TASK TO CARRY OUT: Continue the blog post on analyzing Border Gateway Protocol routing tables, picking up after its final sentence.

Wednesday, February 12, 2014

[cert] Analyzing Routing Tables

Hi, Timur Snoke here with a description of maps I’ve developed that use Border Gateway Protocol routing tables to show the evolution of public-facing autonomous system numbers.
Organizations that route public internet protocol (IP) addresses receive autonomous system numbers (ASNs), which uniquely identify networks on the Internet. To coordinate traffic between ASNs, the Border Gateway Protocol (BGP) advertises available routing paths that network traffic could take to access other IP addresses. BGP tables select and advertise the best routes for network traffic. Consequently, BGP data often provide better insight into traffic ownership than the physical or the logical layer. This blog post describes maps that I have developed that use BGP routing tables to represent the evolution of public-facing ASNs.
Events of global interest can affect the Internet, and BGP can be used to track those effects. For example, if the citizens of a specific nation experienced problems accessing the Internet prior to an election, BGP routing tables for that country—including administrative ownership, organizational peering relationships, and data paths through physical connections—will demonstrate how Internet access could have been restricted.
A Matter of Trust
One vulnerability in the modern Internet occurs when individuals or entities broadcast (either intentionally or unintentionally) erroneous paths to access a particular IP address. This practice sometimes goes unchecked because the data reaches its intended destination after the suspicious detour.

DATASET EXCERPTS:
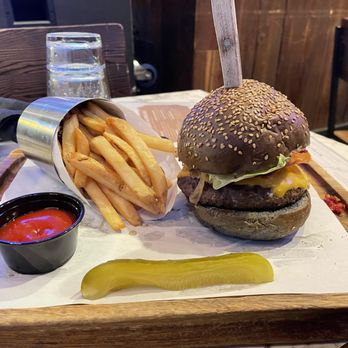
I want to click on tipped over silver cup, so click(x=53, y=111).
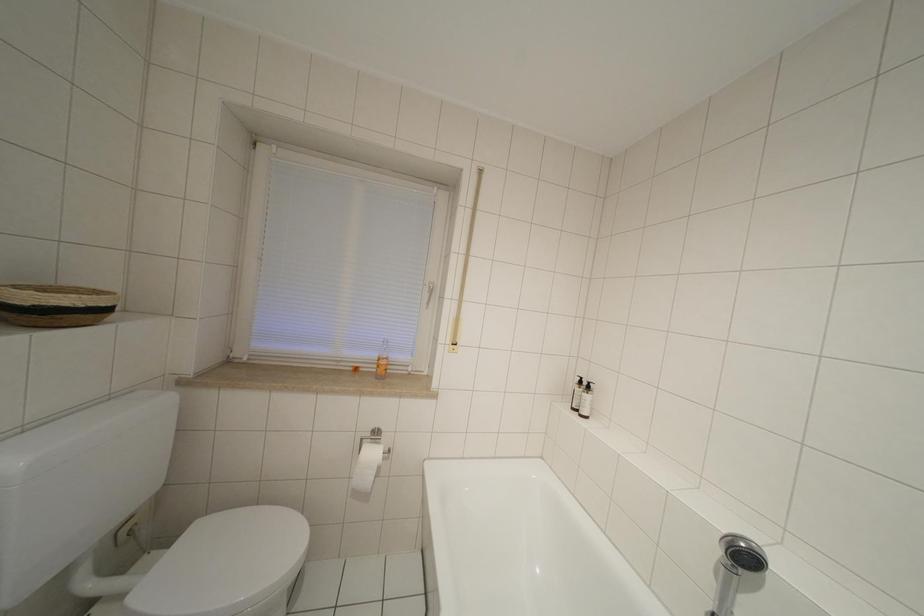
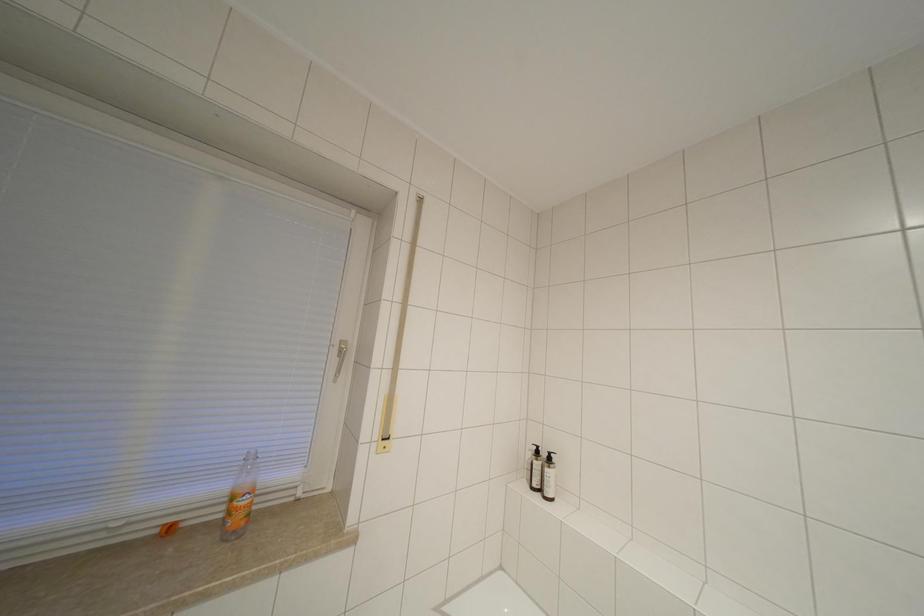
Question: The camera is either moving clockwise (left) or counter-clockwise (right) around the object. The first image is from the beginning of the video and the second image is from the end. Is the camera moving left or right when shooting the video?

Choices:
 (A) Left
 (B) Right

Answer: (A)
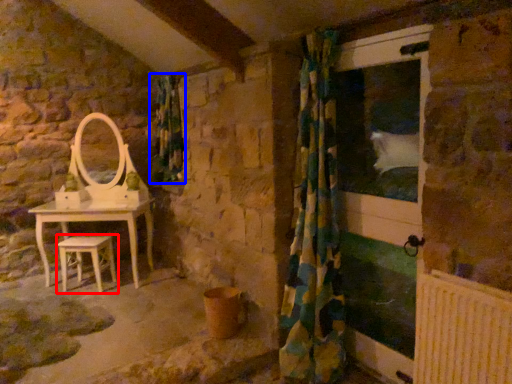
Question: Which point is closer to the camera, stool (highlighted by a red box) or shower curtain (highlighted by a blue box)?

Choices:
 (A) stool
 (B) shower curtain

Answer: (A)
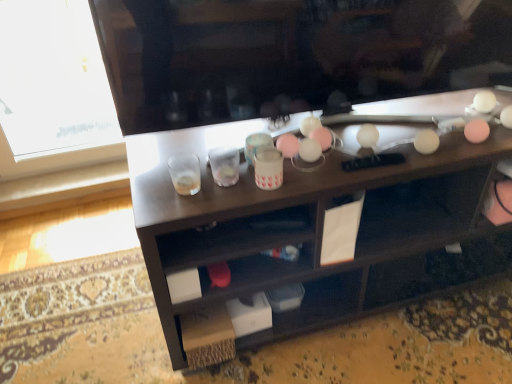
The width and height of the screenshot is (512, 384). Identify the location of free space behind translucent glass at center, which ranks as the second shot glass in right-to-left order. (184, 154).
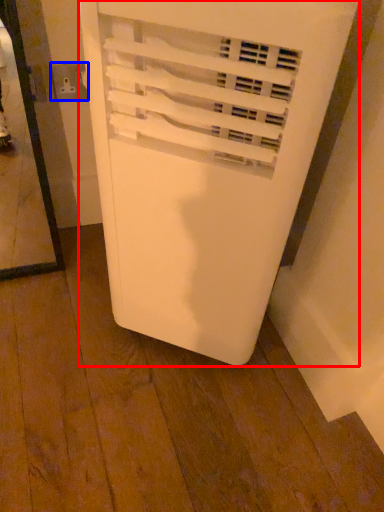
Question: Which point is further to the camera, home appliance (highlighted by a red box) or electric outlet (highlighted by a blue box)?

Choices:
 (A) home appliance
 (B) electric outlet

Answer: (B)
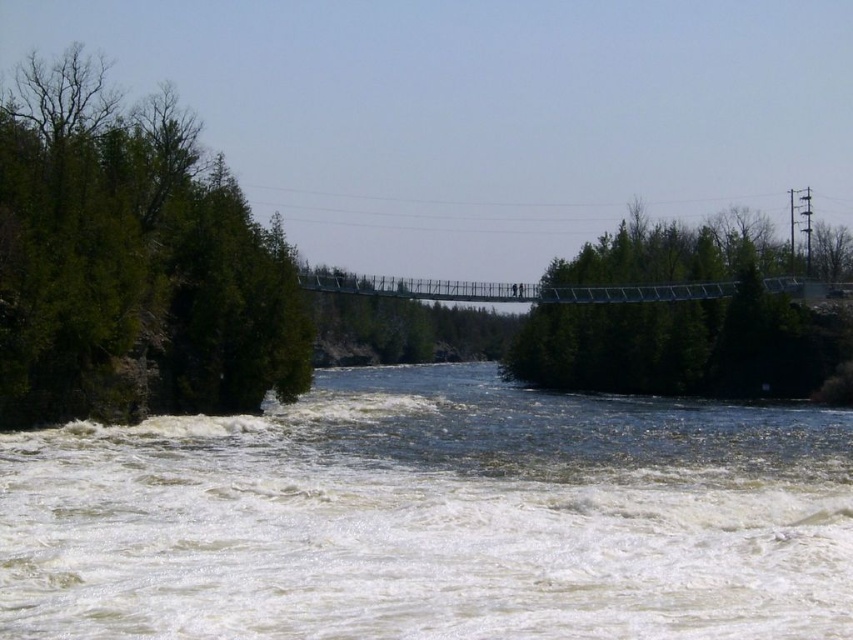
You are standing at the point marked as point (x=132, y=262) in the image, which is labeled as green leafy tree at left. You want to walk towards the suspension bridge in the center. Which direction should you head to reach the suspension bridge?

The point labeled green leafy tree at left is located at coordinates (x=132, y=262). Since the suspension bridge is in the center of the image, you should head towards the center from the left side where the tree is located. Therefore, you should move towards the right to reach the suspension bridge.

You are a photographer planning to capture the river and the trees in the scene. You want to ensure that the white frothy water at lower center and the green leafy trees at center are both visible in your shot. Based on their sizes, which object should you prioritize framing closer to the center of your photo to ensure it doesn

→ The green leafy trees at center are wider than the white frothy water at lower center. To ensure both are visible, prioritize framing the green leafy trees at center closer to the center of your photo since they are larger and might require more space to be fully captured.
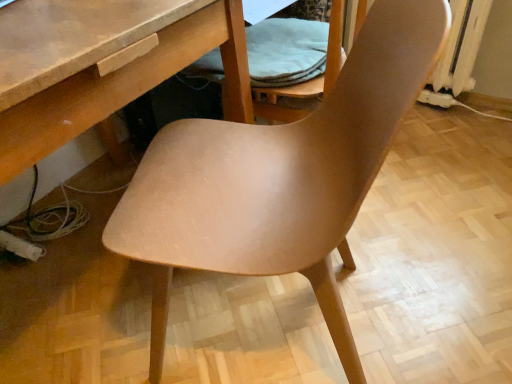
At what (x,y) coordinates should I click in order to perform the action: click on vacant space to the right of matte wood chair at center. Please return your answer as a coordinate pair (x, y). Image resolution: width=512 pixels, height=384 pixels. Looking at the image, I should click on (418, 284).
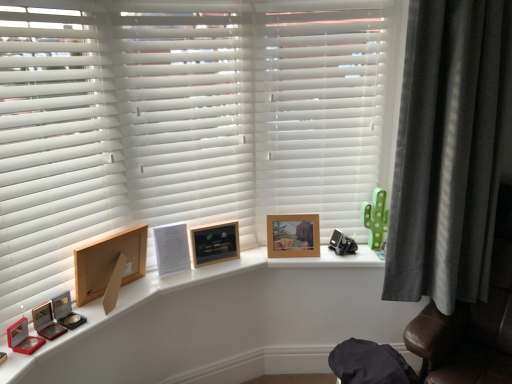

REPLY:
Fortunately, several methods exist for attributing information about Internet entities. Regional Internet Registries (RIRs), for example, allocate IP addresses and assign ASNs to various organizations for different regions of the world. Across the globe, RIRs are broken down into five regions:
  • African Network Information Centre (AfriNIC) for Africa
  • American Registry for Internet Numbers (ARIN) for the United States, Canada, several parts of the Caribbean region, and Antarctica
  • Asia-Pacific Network Information Centre (APNIC) for Asia, Australia, New Zealand, and neighboring countries
  • Latin America and Caribbean Network Information Centre (LACNIC) for Latin America and parts of the Caribbean region
  • Réseaux IP Européens Network Coordination Centre (RIPE NCC) for Europe, Russia, the Middle East, and Central Asia
Sometimes an individual or organization advertises an IP address that they don’t actually own. These individuals or organizations do, however, have a relationship with the owner. Publicly available confirmation of this relationship may not exist, such as when a company is leasing capability through a service provider. This relationship can be discerned through routes that network traffic follows, as advertised through BGP routing tables.
A separate case involves an organization that owns IP space, which is located in a data center that they want to be highly available. As a result, the organizations will advertise the same IP space from multiple locations and the ASNs associated with them. For example, Google maintains vast IP space, but only two ASNs: one in the United States and one in Ireland. While Google advertises IP addresses through either ASN, network traffic is directed to the closest one.  
While looking for a strategy to identify relationships between a set of IP addresses that have raised alerts on perimeter security devices, I couldn’t assume access to domain name resolution. I found that BGP data can be used to attribute IP addresses and realized that BGP routing tables provide snapshots of the Internet and highlight the advertised IP address owner or the routing Start of Authority. I also discovered that BGP routing tables allow for the aggregation of specific IP addresses to the authoritative ASN that is claiming its control.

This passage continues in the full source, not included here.